Sunday 29 March 2009

Voluntary MPs

So today's blogosphere headlines are mostly about how our Home Secretary Jacqui Smith has been claiming porno movies on her expenses. Hilarious stuff, how can she keep her job with the shitstorm about claiming second homes allowance on her constituency home when she spends three days a week in her sister's spare room as a 'main home'.

So Devil's Kitchen has done the sums and stuff
Let us just look at this objectively. Jacqui Smith is a minister, and so pulling in a salary of about £120,000 £141,866; she is also paying her husband a further £40,000: this is a grand total of £160,000 £181,000 in salaries alone.

On top of that, Jacqui Smith claimed £152,683 in expenses last year; minus her husband's £40,000, that is an extra £113,000. Some £24,000 a year, as we know, goes to pay the mortgage on her Redditch "second home" (even though it has been established that she spends most of her time there, and not in her sister's flat).

It all adds up to the fact she's getting paid several times the UK median wage and she has everything the rest of us have to pay for out of our own wages paid for in expenses.

I'm quite tempted to support yon article in The Times which calls for MPs not to receive any pay at all.
An MP is not employed. Therefore he should not have a wage. His expenses are not an issue. The office, the secretary or the PA can be provided by the Civil Service. The question is how, without employment, MPs should live. In an ideal world, they would live frugally, as Plato said the guardians should in his Utopian Republic. In the real world, an MP's temporary mandate might be seen as National Service.

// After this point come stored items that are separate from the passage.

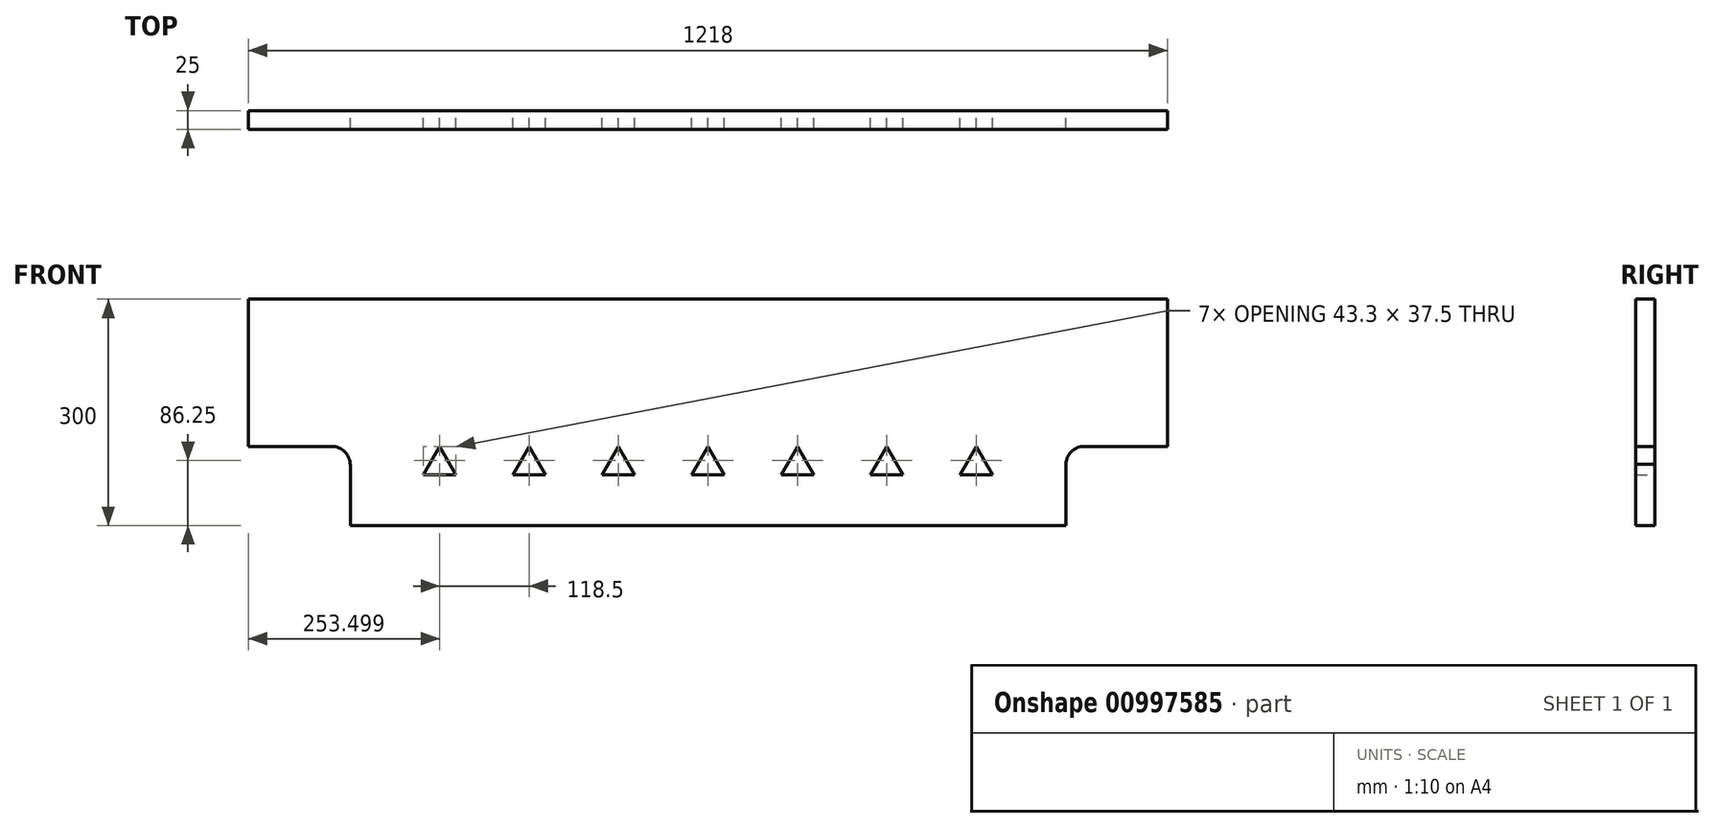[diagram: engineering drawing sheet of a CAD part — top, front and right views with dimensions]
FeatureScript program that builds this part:
annotation { "Feature Type Name" : "Feature", "Feature Type Description" : "" }
export const myFeature = defineFeature(function(context is Context, id is Id, definition is map)
    precondition{}
    {
        {
            var Q0;
            Q0=qCreatedBy(makeId("Front.planeOp"),FACE);
            var sketch = newSketch(context, id + "F0", { "sketchPlane" : qUnion([Q0])});
            skLineSegment(sketch, "E0.bottom", {"start": v(609, 150) * mm, "end": v(-609, 150) * mm});
            skLineSegment(sketch, "E0.left", {"start": v(609, 150) * mm, "end": v(609, -45) * mm});
            skLineSegment(sketch, "E0.right", {"start": v(-609, 150) * mm, "end": v(-609, -45) * mm});
            skPoint(sketch, "E0.middle", {"position": v(0, 0) * mm});
            skPoint(sketch, "E1.start.orphan", {"position": v(0, -150) * mm});
            skLineSegment(sketch, "E2", {"start": v(609, -45) * mm, "end": v(499, -45) * mm});
            skLineSegment(sketch, "E3", {"start": v(-609, -45) * mm, "end": v(-499, -45) * mm});
            skPoint(sketch, "E4.start.orphan", {"position": v(-100, -80) * mm});
            skPoint(sketch, "E5.orphan", {"position": v(609, -150) * mm});
            skPoint(sketch, "E6.orphan", {"position": v(-609, -150) * mm});
            skPoint(sketch, "E7.visualSharp", {"position": v(-474, -45) * mm});
            skArc(sketch, "E7.filletArc", {"start": v(-474, -70) * mm, "mid": v(-481.32, -52.32) * mm, "end": v(-499, -45) * mm});
            skPoint(sketch, "E8.visualSharp", {"position": v(474, -45) * mm});
            skArc(sketch, "E8.filletArc", {"start": v(499, -45) * mm, "mid": v(481.32, -52.32) * mm, "end": v(474, -70) * mm});
            skLineSegment(sketch, "E9.trimOffspring", {"start": v(-499, -45) * mm, "end": v(-609, -45) * mm});
            skPoint(sketch, "E10.trimOffspring.start.orphan", {"position": v(-100, -150) * mm});
            skLineSegment(sketch, "E11", {"start": v(-355.5, -45) * mm, "end": v(-355.5, -45.03) * mm});
            skLineSegment(sketch, "E12", {"start": v(-237, -45) * mm, "end": v(-237, -45.03) * mm});
            skLineSegment(sketch, "E13", {"start": v(-118.5, -45) * mm, "end": v(-118.5, -45.04) * mm});
            skLineSegment(sketch, "E14", {"start": v(0, -45) * mm, "end": v(0, -45.04) * mm});
            skLineSegment(sketch, "E15", {"start": v(237, -45) * mm, "end": v(237, -45.05) * mm});
            skLineSegment(sketch, "E16", {"start": v(355.5, -45) * mm, "end": v(355.5, -45.05) * mm});
            skLineSegment(sketch, "E17", {"start": v(-474, -70) * mm, "end": v(-474, -150) * mm});
            skLineSegment(sketch, "E18", {"start": v(-474, -150) * mm, "end": v(474.1, -150) * mm});
            skLineSegment(sketch, "E19", {"start": v(474.1, -150) * mm, "end": v(474.02, -68.93) * mm});
            skPoint(sketch, "E20.end.orphan", {"position": v(-474, -45.03) * mm});
            skCircle(sketch, "E21.cCircle", {"center": v(-355.5, -70) * mm, "radius": 25 * mm, "construction": true});
            skLineSegment(sketch, "E21.0", {"start": v(-355.5, -45) * mm, "end": v(-333.85, -82.5) * mm});
            skLineSegment(sketch, "E21.1", {"start": v(-333.85, -82.5) * mm, "end": v(-377.15, -82.5) * mm});
            skLineSegment(sketch, "E21.2", {"start": v(-377.15, -82.5) * mm, "end": v(-355.5, -45) * mm});
            skCircle(sketch, "E22.cCircle", {"center": v(-237, -70) * mm, "radius": 25 * mm, "construction": true});
            skLineSegment(sketch, "E22.0", {"start": v(-237, -45) * mm, "end": v(-215.35, -82.5) * mm});
            skLineSegment(sketch, "E22.1", {"start": v(-215.35, -82.5) * mm, "end": v(-258.65, -82.5) * mm});
            skLineSegment(sketch, "E22.2", {"start": v(-258.65, -82.5) * mm, "end": v(-237, -45) * mm});
            skCircle(sketch, "E23.cCircle", {"center": v(-118.5, -70) * mm, "radius": 25 * mm, "construction": true});
            skLineSegment(sketch, "E23.0", {"start": v(-118.5, -45) * mm, "end": v(-96.85, -82.5) * mm});
            skLineSegment(sketch, "E23.1", {"start": v(-96.85, -82.5) * mm, "end": v(-140.15, -82.5) * mm});
            skLineSegment(sketch, "E23.2", {"start": v(-140.15, -82.5) * mm, "end": v(-118.5, -45) * mm});
            skCircle(sketch, "E24.cCircle", {"center": v(0, -70) * mm, "radius": 25 * mm, "construction": true});
            skLineSegment(sketch, "E24.0", {"start": v(0, -45) * mm, "end": v(21.65, -82.5) * mm});
            skLineSegment(sketch, "E24.1", {"start": v(21.65, -82.5) * mm, "end": v(-21.65, -82.5) * mm});
            skLineSegment(sketch, "E24.2", {"start": v(-21.65, -82.5) * mm, "end": v(0, -45) * mm});
            skCircle(sketch, "E25.cCircle", {"center": v(118.5, -70) * mm, "radius": 25 * mm, "construction": true});
            skLineSegment(sketch, "E25.0", {"start": v(118.5, -45) * mm, "end": v(140.15, -82.5) * mm});
            skLineSegment(sketch, "E25.1", {"start": v(140.15, -82.5) * mm, "end": v(96.85, -82.5) * mm});
            skLineSegment(sketch, "E25.2", {"start": v(96.85, -82.5) * mm, "end": v(118.5, -45) * mm});
            skCircle(sketch, "E26.cCircle", {"center": v(237, -70) * mm, "radius": 25 * mm, "construction": true});
            skLineSegment(sketch, "E26.0", {"start": v(237, -45) * mm, "end": v(258.65, -82.5) * mm});
            skLineSegment(sketch, "E26.1", {"start": v(258.65, -82.5) * mm, "end": v(215.35, -82.5) * mm});
            skLineSegment(sketch, "E26.2", {"start": v(215.35, -82.5) * mm, "end": v(237, -45) * mm});
            skCircle(sketch, "E27.cCircle", {"center": v(355.5, -70) * mm, "radius": 25 * mm, "construction": true});
            skLineSegment(sketch, "E27.0", {"start": v(355.5, -45) * mm, "end": v(377.15, -82.5) * mm});
            skLineSegment(sketch, "E27.1", {"start": v(377.15, -82.5) * mm, "end": v(333.85, -82.5) * mm});
            skLineSegment(sketch, "E27.2", {"start": v(333.85, -82.5) * mm, "end": v(355.5, -45) * mm});
            skSolve(sketch);
        }
        {
            var Q0;
            Q0=makeQuery(id+"F0.imprint","IMPRINT",FACE,{"disambiguationData":[TD([[makeQuery(id+"F0.imprint","IMPRINT",EDGE,{"derivedFrom":sQuery(id+"F0.wireOp",EDGE,"E0.bottom")}),1.0]])]});
            var Q1;
            {var subQ0=sQuery(id+"F0.wireOp",EDGE,"1pv9D3iY-k3pF-b9IG-gRGy-6gTq31vdRF3B");Q1=makeQuery(id+"F0.imprint","IMPRINT",FACE,{"disambiguationData":[TD([[makeQuery(id+"F0.imprint","IMPRINT",EDGE,{"derivedFrom":subQ0}),-1.0]])]});}
            extrude(context, id + "F1", {"entities" : qUnion([Q0, Q1]), "depth" : 25 * mm, "offsetDistance" : 25 * mm});
        }
    });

On the other hand EU Referendum suggests that MPs should be paid as much as they want, if only they did their jobs properly.
If MPs performed their tasks anything like adequately, therefore, they could save us billions, in addition to safeguarding our rights and freedom. If they could put up a balance sheet to that effect, then they could easily justify their own costs, and who could possibly disagree with them being well rewarded.

Maybe its not a contradiction, if MPs did a good job than aye, but since they don't then no, we should cut their pay and make it performance related.

But how would you decide their performance levels? Who would decide? The people by referendum? The Lords, The Queen, the blogosphere? The parties in their manifestos?

Hmm, I wonder which films they were.